→ Текст для чтения
--------------------------------------------------

Думаю, в глубине души они с женой очень, очень расстроены. В последнюю неделю Рулен часто составлял мне компанию.
Я совершенно согласен с тобой насчет того, что мы не должны вмешиваться во врачебные дела: это нас совсем не касается.
Ты написал г-ну Рею письмо, что представишь его в Париже – Риве, как я понял.
Вряд ли я впутал тебя во что-нибудь, сообщив г-ну Рею, что, если он отправится в Париж, я буду очень признателен, если он отвезет г-ну Риве мою картину на память.
Разумеется, я не говорил ни о чем другом, сказав лишь вот что: я всегда буду сожалеть о том, что не стал врачом, а тем, кто находит прекрасной живопись, стоит видеть в ней лишь исследование природы.
Жаль все же, что мы с Гогеном, пожалуй, слишком быстро оставили спор о Рембрандте и свете, который было начали.
Де Хан и Исааксон по-прежнему там? Пусть не отчаиваются.
После болезни мой глаз и вправду стал очень восприимчивым. Я поглядел на могильщика де Хана
[80], фотографию которого он любезно прислал мне. Как мне кажется, в ней есть подлинный дух Рембрандта – в этой фигуре, как бы залитой светом из открытой могилы, перед которой словно лунатик застыл тот самый могильщик. Его присутствие едва ощущается. Я не работаю углем, а де Хан сделал средством выражения именно уголь – опять же бесцветный материал.

--------------------------------------------------

→ Исходные данные
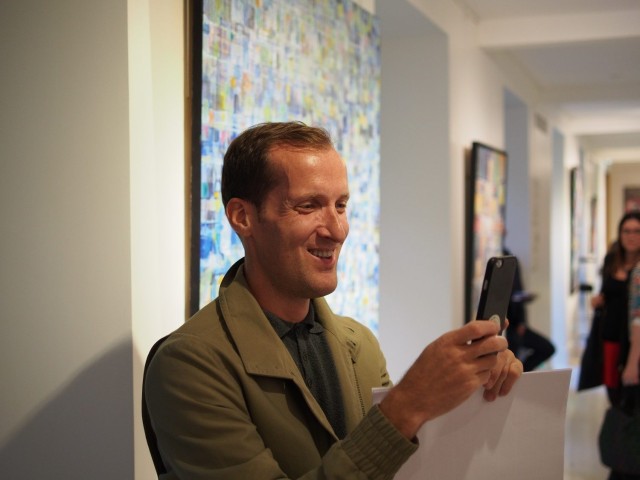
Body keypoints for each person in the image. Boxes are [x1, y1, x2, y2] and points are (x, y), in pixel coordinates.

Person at [144, 121, 523, 479]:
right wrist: (407, 404)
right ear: (243, 217)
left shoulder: (361, 344)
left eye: (341, 205)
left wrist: (474, 394)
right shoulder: (190, 364)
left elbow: (406, 466)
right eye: (308, 206)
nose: (337, 230)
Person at [591, 212, 640, 480]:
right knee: (614, 395)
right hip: (609, 341)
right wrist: (599, 300)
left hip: (630, 344)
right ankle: (621, 452)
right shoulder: (613, 261)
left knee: (629, 399)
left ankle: (626, 459)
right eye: (626, 231)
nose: (631, 236)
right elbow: (606, 292)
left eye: (636, 231)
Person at [503, 247, 555, 371]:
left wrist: (521, 321)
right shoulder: (500, 257)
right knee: (509, 359)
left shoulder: (511, 258)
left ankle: (521, 373)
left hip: (515, 323)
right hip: (505, 326)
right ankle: (517, 374)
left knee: (547, 348)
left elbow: (518, 291)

--------------------------------------------------

→ Вопросы по тексту
- A) Ответьте по отрывку письма о Рембрандте и де Хане:
(i) Кто в последнюю неделю часто составлял компанию автору письма?
(ii) Кому автор письма просил г-на Рея отвезти картину на память?
(iii) Какой материал де Хан сделал средством выражения?
- B) Перепишите без изменений фрагмент отрывка письма о Рембрандте и де Хане от слов «Вряд ли я впутал» до слов «который было начали.».
- C) Продолжите отрывок письма о Рембрандте и де Хане с того места, на котором он заканчивается.
Записи здесь не нужны.

→ Ответы
- A)
(i) Рулен.
(ii) Г-ну Риве.
(iii) Уголь.

- B)
Вряд ли я впутал тебя во что-нибудь, сообщив г-ну Рею, что, если он отправится в Париж, я буду очень признателен, если он отвезет г-ну Риве мою картину на память.
Разумеется, я не говорил ни о чем другом, сказав лишь вот что: я всегда буду сожалеть о том, что не стал врачом, а тем, кто находит прекрасной живопись, стоит видеть в ней лишь исследование природы.
Жаль все же, что мы с Гогеном, пожалуй, слишком быстро оставили спор о Рембрандте и свете, который было начали.

- C)
Я хотел бы, чтобы де Хан увидел мой этюд с зажженной свечой и двумя романами (желтым и розовым) на пустом кресле (том самом кресле Гогена): холст 30-го размера, в красных и зеленых тонах. Как раз сегодня я работал над парной картиной: мое собственное кресло, пустое, белый деревянный стул и табачный кисет. В этих двух этюдах, как и в других, я старался передать световой эффект яркими красками: де Хан, вероятно, поймет, чего я ищу, если ты ему прочтешь написанное мной на эту тему.
Это письмо, где я пытаюсь разобраться, что произошло за месяц, и немного сетую по поводу этого странного случая – Гоген предпочел не объясняться со мной, а исчезнуть, – вышло уже достаточно длинным, и все же я хочу прибавить несколько слов благодарности.
В нем хорошо то, что он прекрасно знает, как рассчитать ежедневные расходы.
Я же зачастую рассеян, озабочен тем, чтобы уложиться во всю сумму.
Он лучше меня умеет распределять деньги на каждый день.
Но у него есть и слабое место: своими фортелями, звериными выходками он разрушает все, что строил до того.
Или стой на посту, раз уж встал, или покинь его. Я не сужу никого в надежде, что и меня не будут осуждать, когда я останусь без сил. Но если у Гогена столько подлинных достоинств, столько возможностей делать добро, чем он собирается заняться? Я перестал понимать его поступки и молча останавливаюсь, ставя, однако, знак вопроса.
Мы с ним время от времени обменивались мыслями о французском искусстве, об импрессионизме…
Теперь мне кажется невозможным – во всяком случае, очень маловероятным, – что импрессионизм самоорганизуется, станет спокойнее.
Может, с ним случится то же, что и с английскими прерафаэлитами?
Общество распалось.
Может быть, я принимаю все это слишком близко к сердцу и слишком печалюсь. Читал ли Гоген «Тартарена на Альпах», помнит ли он о славном тарасконском товарище Тартарена, обладавшем таким воображением, что он мигом навоображал воображаемую Швейцарию?
Помнит ли он об узле на веревке, найденной на вершине Альп после падения?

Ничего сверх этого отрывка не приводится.